Every entry below is to be copied exactly, apart from any picture it holds.

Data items
◆ ◆ ◆ ◆ ◆
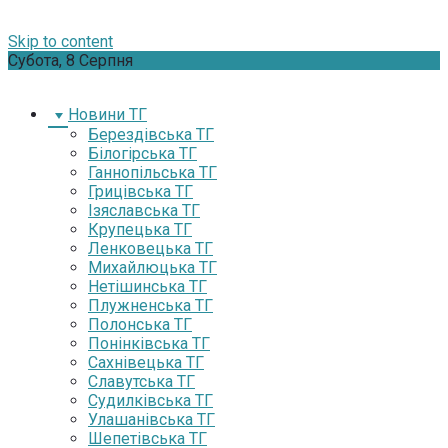
Skip to content
Субота, 8 Серпня
Новини ТГ
Берездівська ТГ
Білогірська ТГ
Ганнопільська ТГ
Грицівська ТГ
Ізяславська ТГ
Крупецька ТГ
Ленковецька ТГ
Михайлюцька ТГ
Нетішинська ТГ
Плужненська ТГ
Полонська ТГ
Понінківська ТГ
Сахнівецька ТГ
Славутська ТГ
Судилківська ТГ
Улашанівська ТГ
Шепетівська ТГ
◆ ◆ ◆ ◆ ◆
▶ Task answer:
Skip to content
Субота, 8 Серпня
Новини ТГ
Берездівська ТГ
Білогірська ТГ
Ганнопільська ТГ
Грицівська ТГ
Ізяславська ТГ
Крупецька ТГ
Ленковецька ТГ
Михайлюцька ТГ
Нетішинська ТГ
Плужненська ТГ
Полонська ТГ
Понінківська ТГ
Сахнівецька ТГ
Славутська ТГ
Судилківська ТГ
Улашанівська ТГ
Шепетівська ТГ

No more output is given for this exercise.